The tourism industry represents an opportunity for the development of different localities, thanks to the investments made in infrastructure and services, as well as the generation of employment, factors that drive economic and social growth. This industry has undergone rapid and profound transformations, achieving greater efficiency in the management of resources, optimizing planning and improving the operation of tourism services, all of this driven mainly by the adoption of new technologies. In this context, Machine Learning (ML) techniques are a promising resource for an industry that must innovate according to tourists' requirements. The integration of ML allows analyzing large datasets to adapt to changing market demands and offer more efficient services, thus boosting innovation and competitiveness of the tourism industry. This doctoral thesis addresses the study of ML techniques in the field of tourism management, addressed in three research articles that have been approved for publication in scientific journals indexed in Journal Citation Reports.
1.
In the first article, Soft Computing techniques are used to analyze variables related to the operation of tourism companies in Ecuador, verifying the trend of the operation in different years and generating a valid source of information for decision making. In the study, dimensionality reduction techniques are applied to improve the interpretation, minimizing the loss of information. In addition, clustering techniques are applied to create groups according to the similarity of the characteristics and to provide a visual and numerical representation of the relationship of the data with each other.
2.
The following study focuses on the review and synthesis of previously published research on Artificial Intelligence in the tourism sector.
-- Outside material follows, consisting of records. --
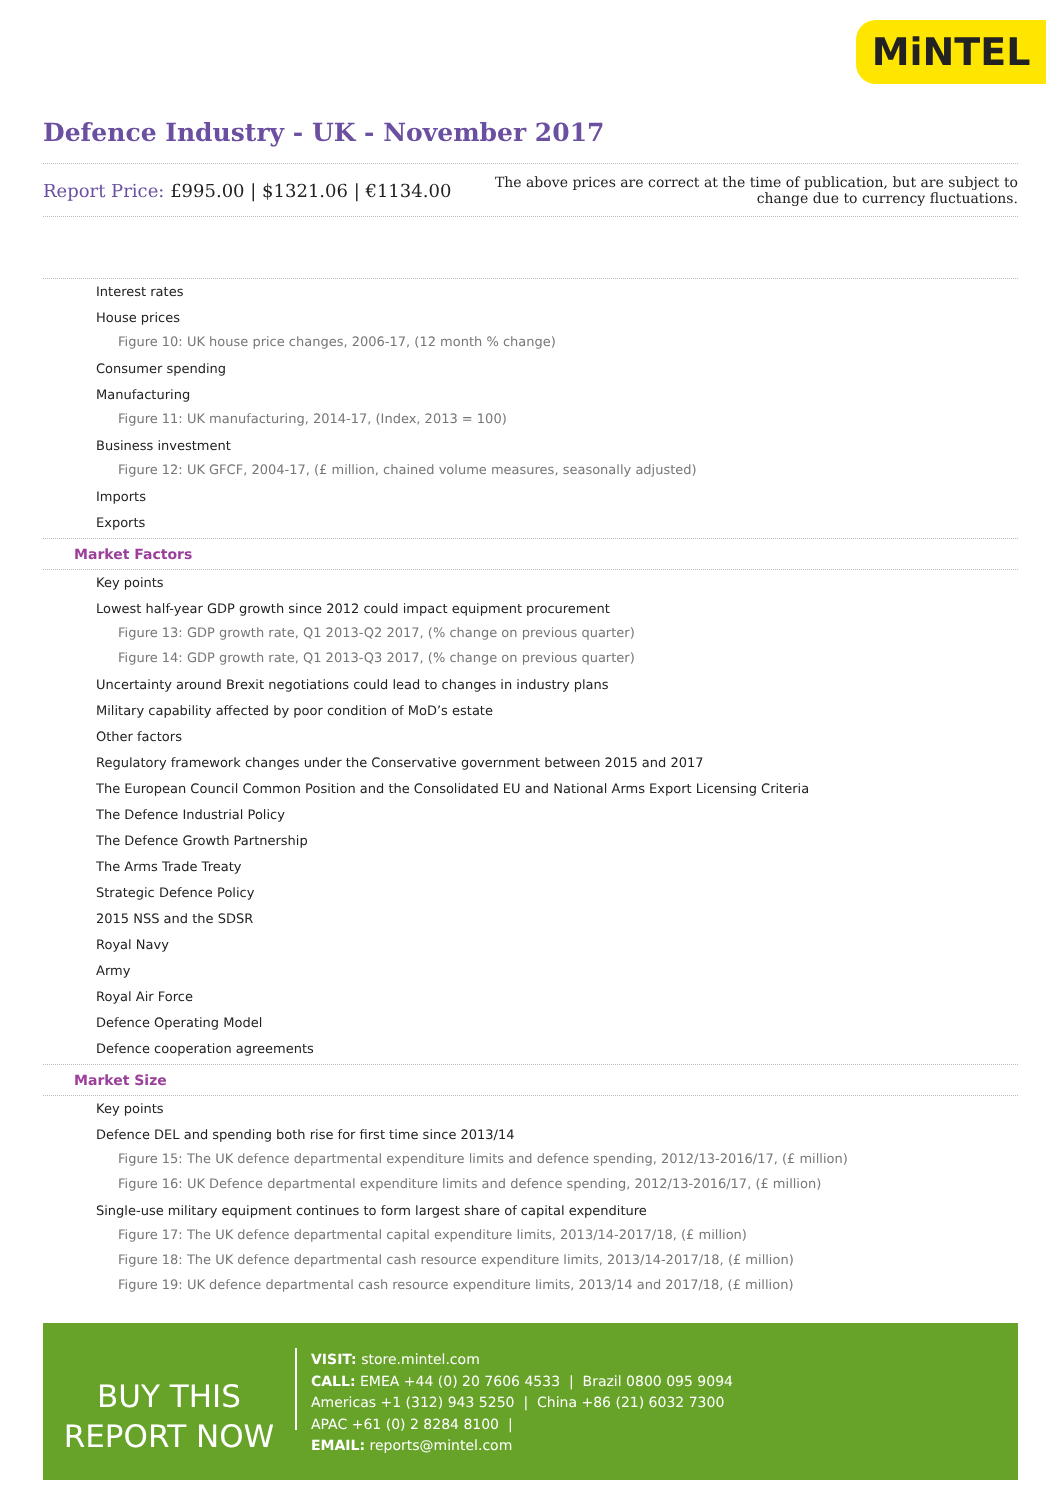MiNTEL
Defence Industry - UK - November 2017
Report Price: £995.00 | $1321.06 | €1134.00
The above prices are correct at the time of publication, but are subject to
change due to currency fluctuations.
Interest rates
House prices
Figure 10: UK house price changes, 2006-17, (12 month % change)
Consumer spending
Manufacturing
Figure 11: UK manufacturing, 2014-17, (Index, 2013 = 100)
Business investment
Figure 12: UK GFCF, 2004-17, (£ million, chained volume measures, seasonally adjusted)
Imports
Exports
Market Factors
Key points
Lowest half-year GDP growth since 2012 could impact equipment procurement
Figure 13: GDP growth rate, Q1 2013-Q2 2017, (% change on previous quarter)
Figure 14: GDP growth rate, Q1 2013-Q3 2017, (% change on previous quarter)
Uncertainty around Brexit negotiations could lead to changes in industry plans
Military capability affected by poor condition of MoD’s estate
Other factors
Regulatory framework changes under the Conservative government between 2015 and 2017
The European Council Common Position and the Consolidated EU and National Arms Export Licensing Criteria
The Defence Industrial Policy
The Defence Growth Partnership
The Arms Trade Treaty
Strategic Defence Policy
2015 NSS and the SDSR
Royal Navy
Army
Royal Air Force
Defence Operating Model
Defence cooperation agreements
Market Size
Key points
Defence DEL and spending both rise for first time since 2013/14
Figure 15: The UK defence departmental expenditure limits and defence spending, 2012/13-2016/17, (£ million)
Figure 16: UK Defence departmental expenditure limits and defence spending, 2012/13-2016/17, (£ million)
Single-use military equipment continues to form largest share of capital expenditure
Figure 17: The UK defence departmental capital expenditure limits, 2013/14-2017/18, (£ million)
Figure 18: The UK defence departmental cash resource expenditure limits, 2013/14-2017/18, (£ million)
Figure 19: UK defence departmental cash resource expenditure limits, 2013/14 and 2017/18, (£ million)
BUY THIS
REPORT NOW
VISIT: store.mintel.com
CALL: EMEA +44 (0) 20 7606 4533 | Brazil 0800 095 9094
Americas +1 (312) 943 5250 | China +86 (21) 6032 7300
APAC +61 (0) 2 8284 8100 |
EMAIL: reports@mintel.com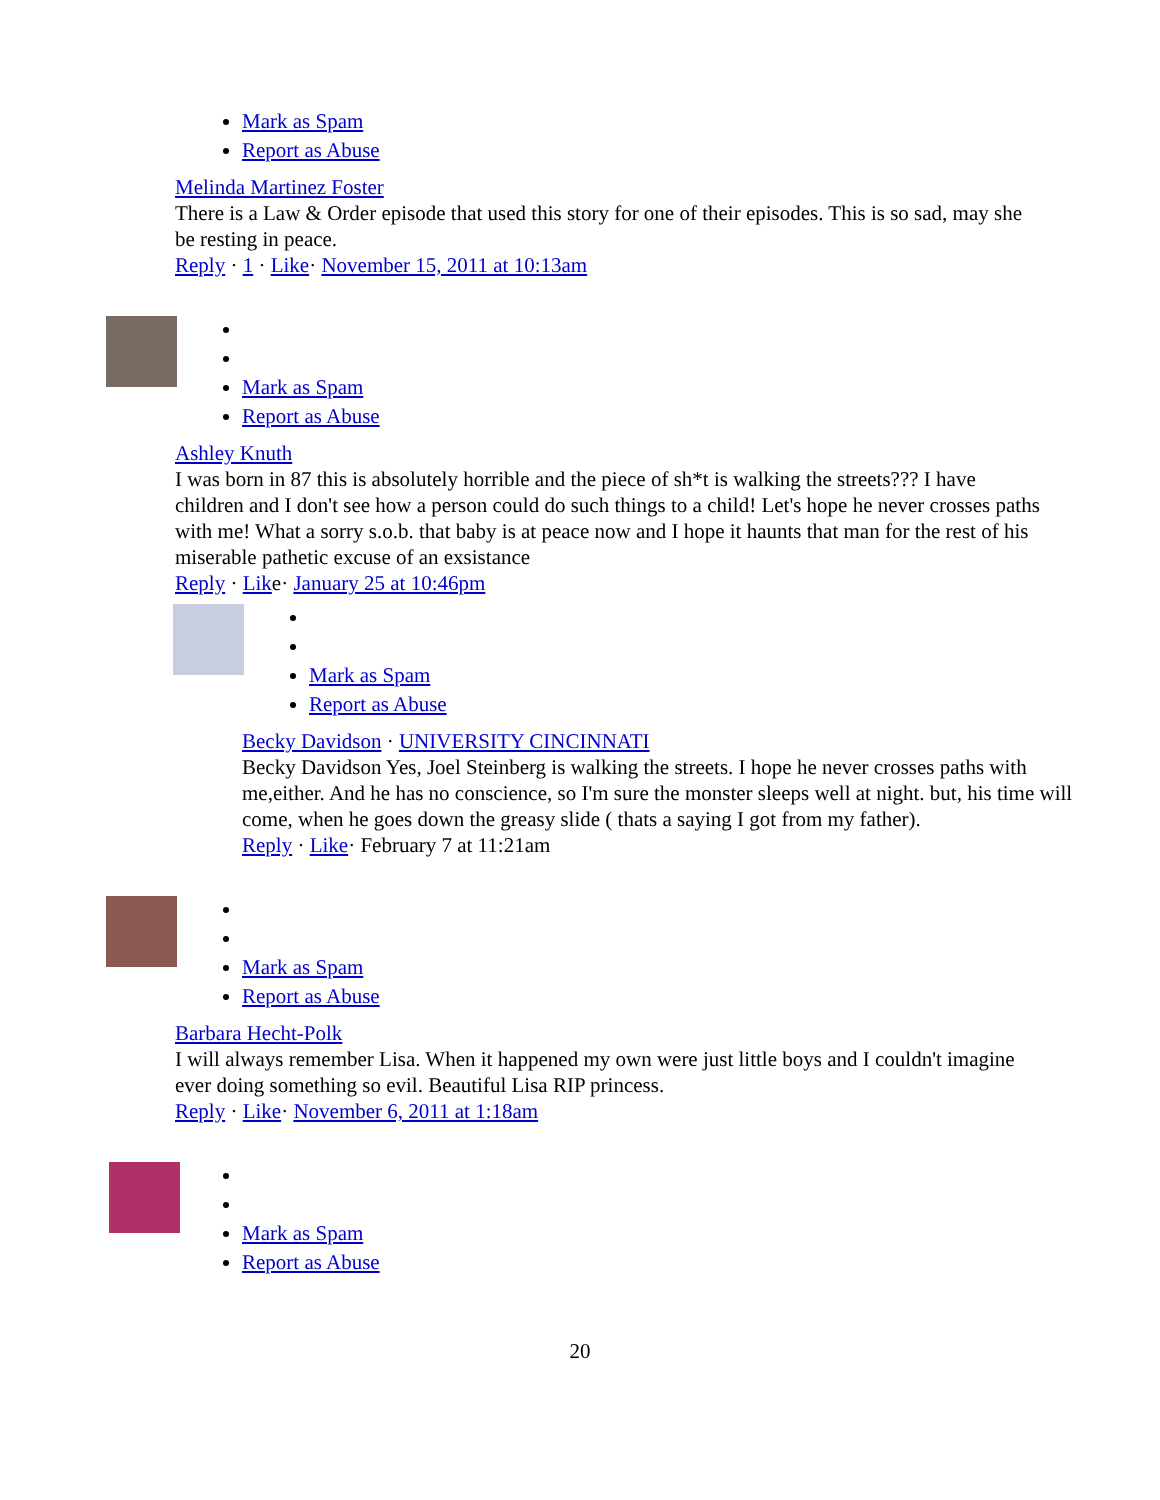Mark as Spam
Report as Abuse
Melinda Martinez Foster
There is a Law & Order episode that used this story for one of their episodes. This is so sad, may she be resting in peace.
Reply · 1 · Like· November 15, 2011 at 10:13am
Mark as Spam
Report as Abuse
Ashley Knuth
I was born in 87 this is absolutely horrible and the piece of sh*t is walking the streets??? I have children and I don't see how a person could do such things to a child! Let's hope he never crosses paths with me! What a sorry s.o.b. that baby is at peace now and I hope it haunts that man for the rest of his miserable pathetic excuse of an exsistance
Reply · Like· January 25 at 10:46pm
Mark as Spam
Report as Abuse
Becky Davidson · UNIVERSITY CINCINNATI
Becky Davidson Yes, Joel Steinberg is walking the streets. I hope he never crosses paths with me,either. And he has no conscience, so I'm sure the monster sleeps well at night. but, his time will come, when he goes down the greasy slide ( thats a saying I got from my father).
Reply · Like· February 7 at 11:21am
Mark as Spam
Report as Abuse
Barbara Hecht-Polk
I will always remember Lisa. When it happened my own were just little boys and I couldn't imagine ever doing something so evil. Beautiful Lisa RIP princess.
Reply · Like· November 6, 2011 at 1:18am
Mark as Spam
Report as Abuse
20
The study presents a categorization of the applications of Artificial Intelligence in different areas of tourism, recognizing valid studies and tools for the growth and innovation of the sector and highlighting the appropriation of Artificial Intelligence by the tourism industry.
3.
The third paper focuses on the use of ML techniques to foresee hotel reservation cancellations. It discusses and implements key steps such as data preprocessing, hyperparameter settings, and model evaluation using performance metrics and graphs. The paper includes base classifiers, ensemble classifiers and neural networks.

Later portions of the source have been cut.